Saturn won't be the only planet known for its rings in the solar system now that NASA's James Webb Space Telescope has released the clearest view of Neptune's rings in over three decades.
Webb's stunning images of Neptune have revealed the ice giant planet in a whole new light showing a crisp view of the planet's rings that had gone undetected until they were discovered in the 1989 flyby of the Voyager 2 spacecraft.
In a press release, NASA shared that several bright and narrow rings can be seen in Webb's image, but fainter dust bands around Neptune have also been observed for the first time ever.
Neptune system expert and interdisciplinary scientist for Webb, Heidi Hammel, shared that astronomers have never been able to see Webb like this before.
"It has been three decades since we last saw these faint, dusty rings, and this is the first time we've seen them in the infrared," Hammel said.
The discovery is partly thanks to Webb's stable and precise image quality, as the $10 billion telescope continues to prove its worth in just three months of work.
Along with the rings circling Neptune, the planet's 14 discovered moons also made an appearance in the photos, with clear views of Triton, Galatea, Naiad, Thalassa, Despina, Proteus, and Larissa.
Neptune has been a puzzling planet to study since it was discovered in 1846. The planet is characterized as an ice giant because of its chemical makeup. While it is a gas giant like Jupiter and Saturn, it has much richer elements, as hydrogen and helium make up its interior, NASA shared.

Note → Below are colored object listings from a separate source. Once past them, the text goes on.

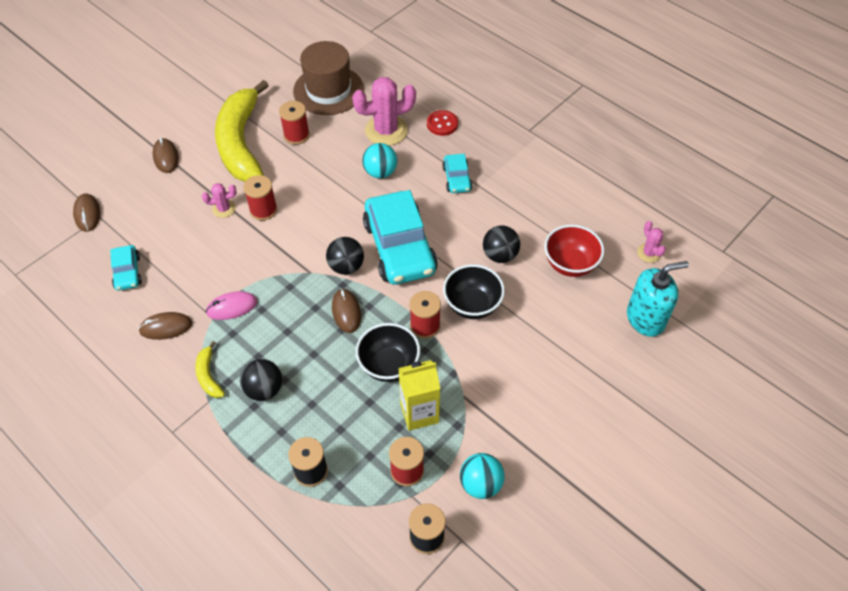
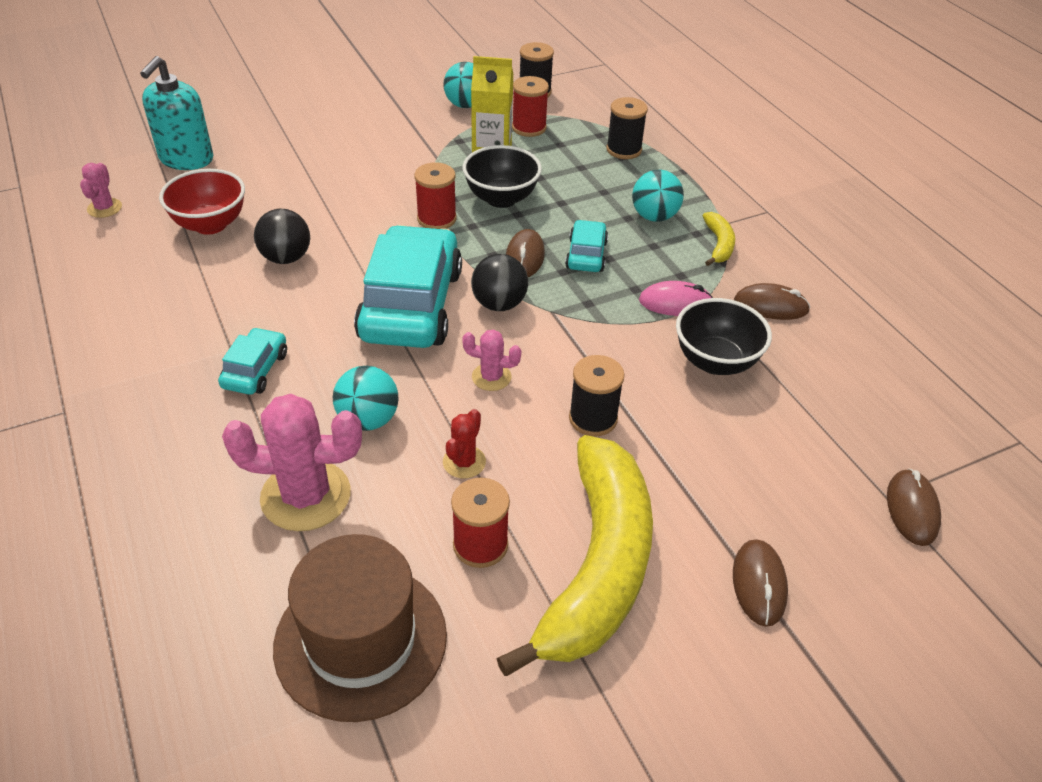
camera: 160 degrees left, 10 degrees down
(127, 272) = (829, 390): turquoise car -> turquoise car (586, 255)
(224, 209) = (660, 441): pink cactus -> pink cactus (491, 377)
(263, 210) = (593, 418): red spool -> black spool
(264, 389) = (654, 216): black ball -> turquoise ball
(321, 167) = (464, 462): none -> red cactus
(442, 124) = (196, 474): red button -> none
(472, 305) = (366, 221): black bowl -> black bowl (715, 361)
(645, 318) = (186, 159): turquoise soap dispenser -> turquoise soap dispenser turned 75 degrees counterclockwise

Methane is also present in the planet, which scientists say gave it its familiar blue appearance when the Hubble Space Telescope spotted it. However, thanks to the Near-infrared Camera on Webb, the planet didn't appear its iconic blue.
"In fact, the methane gas so strongly absorbs red and infrared light that the planet is quite dark at these near-infrared wavelengths, except where high-altitude clouds are present," NASA shared in a press release.
Neptune orbits the sun every 164 years, so its northern pole was not visible to astronomers. Still, the images hint at an intriguing brightness in the area, which could confirm that the planet has a continuous band of high-latitude clouds surrounding it.
NASA shared in its press release that more studies of Neptune and its larger-than-normal moon Triton are expected in the coming year.